Per questo lui, mancino, ha ribaltato il mondo partendo dal lato opposto: perché per ogni volta in cui un marcatore ha pensato di avergli chiuso uno spazio, lui rientrando sul sinistro gli ha fatto capire che, al contrario, gli aveva spalancato un palcoscenico.
È una caratteristica del segno dei Pesci, il non voler procedere in linea retta, un po' come la nostra cronologia mentre raccontiamo lui, venuto alla luce il 13 marzo del 1955, a Nettuno, dove le onde schiaffeggiano leggende millenarie e dove si erano insediati i Pelasgi, antichissimo popolo di origine greca la cui presenza caratterizzò anche le coste meridionali del Lazio. Così lo chiamava Gianni Brera: “Il mio pelasgio” dopo aver paragonato i suoi giochi di prestigio sulla fascia alle morbide evoluzioni che i gatti fanno compiere ai gomitoli di lana. La mancata linea retta di un destino è anche quella di un calcio di rigore troppo alto sopra la traversa, con la sua curva attonita dietro, il 30 maggio del 1984 contro il Liverpool: meglio che a sbagliare sia un figlio prediletto, quando si deve patire un dolore così grande; cosa volete che sia la mancata firma su un pallone banale al cospetto di tutti i geroglifici delle sue serpentine, mai decifrati dalle marcature avversarie?

- _ELENCO DELLE ATTIVITÀ_:
a. Riformuli in forma di elenco puntato il paragrafo del brano che inizia con "È una caratteristica del segno dei Pesci", conservandone i fatti principali.
b. Aggiorni la parte del brano che si apre con le parole contenenti "Per questo lui, mancino, ha" e si chiude con "spalancato un palcoscenico.", sostituendo "marcatore" con "difensore".
c. Indichi se ciascuna delle seguenti affermazioni concorda con il brano, rispondendo sì o no e citando le parole decisive del testo: (i) il calciatore è nato a Nettuno il 13 marzo 1955; (ii) contro il Liverpool il rigore finì a lato del palo con un tiro rasoterra; (iii) il calciatore calcia di destro.
Per rispondere si basi esclusivamente sul brano.

- _Elenco di origine_:

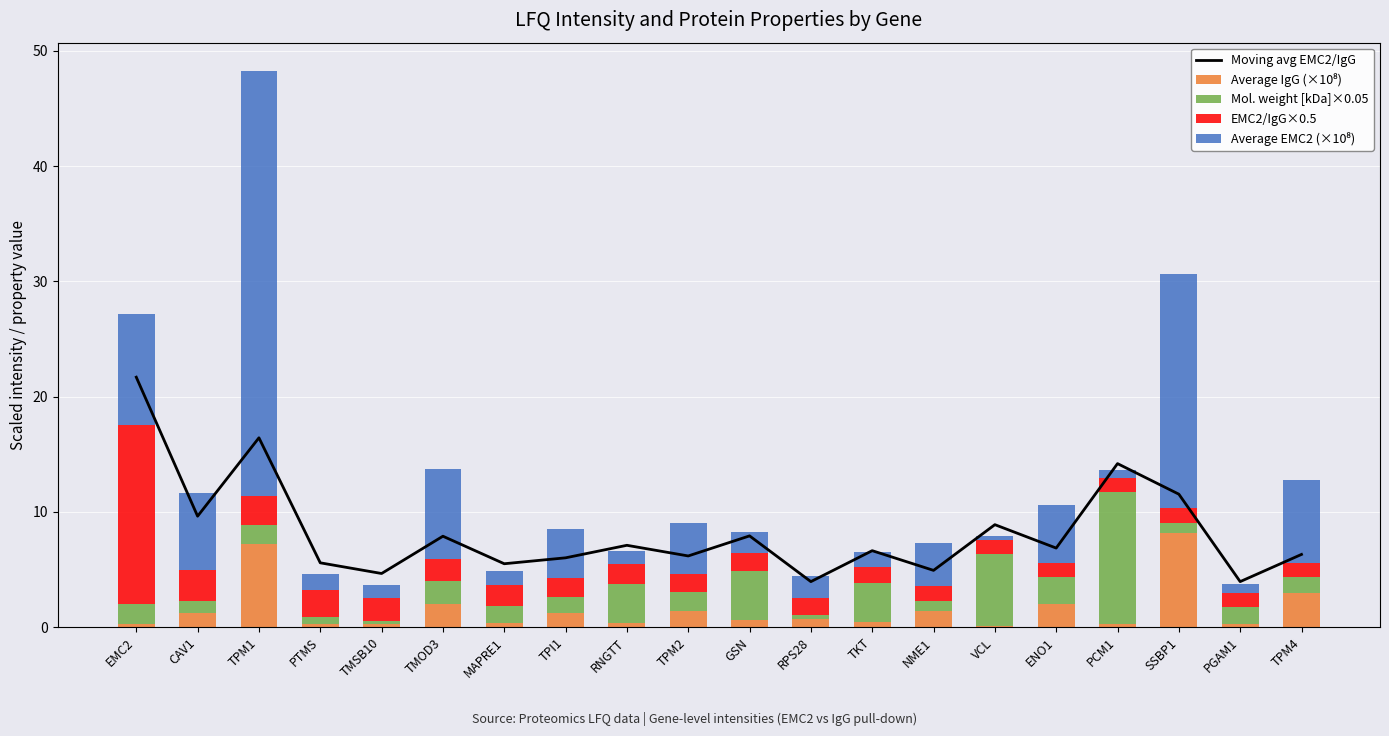

Reading left to right, list all the values displayed in this chart.

Moving avg EMC2/IgG: 21.7	9.6	16.4	5.6	4.7	7.9	5.5	6.0	7.1	6.2	7.9	4.0	6.6	4.9	8.9	6.9	14.2	11.5	4.0	6.3
Average IgG (×10⁸): 0.3	1.2	7.2	0.3	0.3	2.0	0.3	1.3	0.4	1.4	0.6	0.7	0.4	1.4	0.1	2.0	0.3	8.2	0.3	2.9
Mol. weight [kDa]×0.05: 1.7	1.0	1.6	0.6	0.3	2.0	1.5	1.3	3.4	1.6	4.3	0.4	3.4	0.9	6.2	2.4	11.4	0.9	1.4	1.4
EMC2/IgG×0.5: 15.5	2.8	2.6	2.4	2.0	1.9	1.9	1.7	1.7	1.6	1.5	1.4	1.4	1.3	1.3	1.3	1.2	1.2	1.2	1.2
Average EMC2 (×10⁸): 9.6	6.7	36.9	1.4	1.2	7.8	1.2	4.2	1.2	4.4	1.9	2.0	1.3	3.7	0.3	5.0	0.7	20.3	0.7	7.2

- _ESITI DELLA PROVA_:
a.
- È nato il 13 marzo 1955 a Nettuno, sotto il segno dei Pesci, al quale il brano attribuisce il non voler procedere in linea retta.
- A Nettuno si erano insediati i Pelasgi, antichissimo popolo di origine greca presente anche sulle coste meridionali del Lazio.
- Gianni Brera lo chiamava "Il mio pelasgio". Paragonava i suoi giochi di prestigio sulla fascia alle morbide evoluzioni che i gatti fanno compiere ai gomitoli di lana.
- Il 30 maggio 1984, contro il Liverpool, calciò un rigore troppo alto sopra la traversa.
- Secondo il brano, quella mancata firma conta poco rispetto alle sue serpentine, mai decifrate dalle marcature avversarie.

b.
Per questo lui, mancino, ha ribaltato il mondo partendo dal lato opposto: perché per ogni volta in cui un difensore ha pensato di avergli chiuso uno spazio, lui rientrando sul sinistro gli ha fatto capire che, al contrario, gli aveva spalancato un palcoscenico.

c.
(i) Sì: "venuto alla luce il 13 marzo del 1955, a Nettuno".
(ii) No: "un calcio di rigore troppo alto sopra la traversa".
(iii) No: "Per questo lui, mancino, ha ribaltato il mondo partendo dal lato opposto".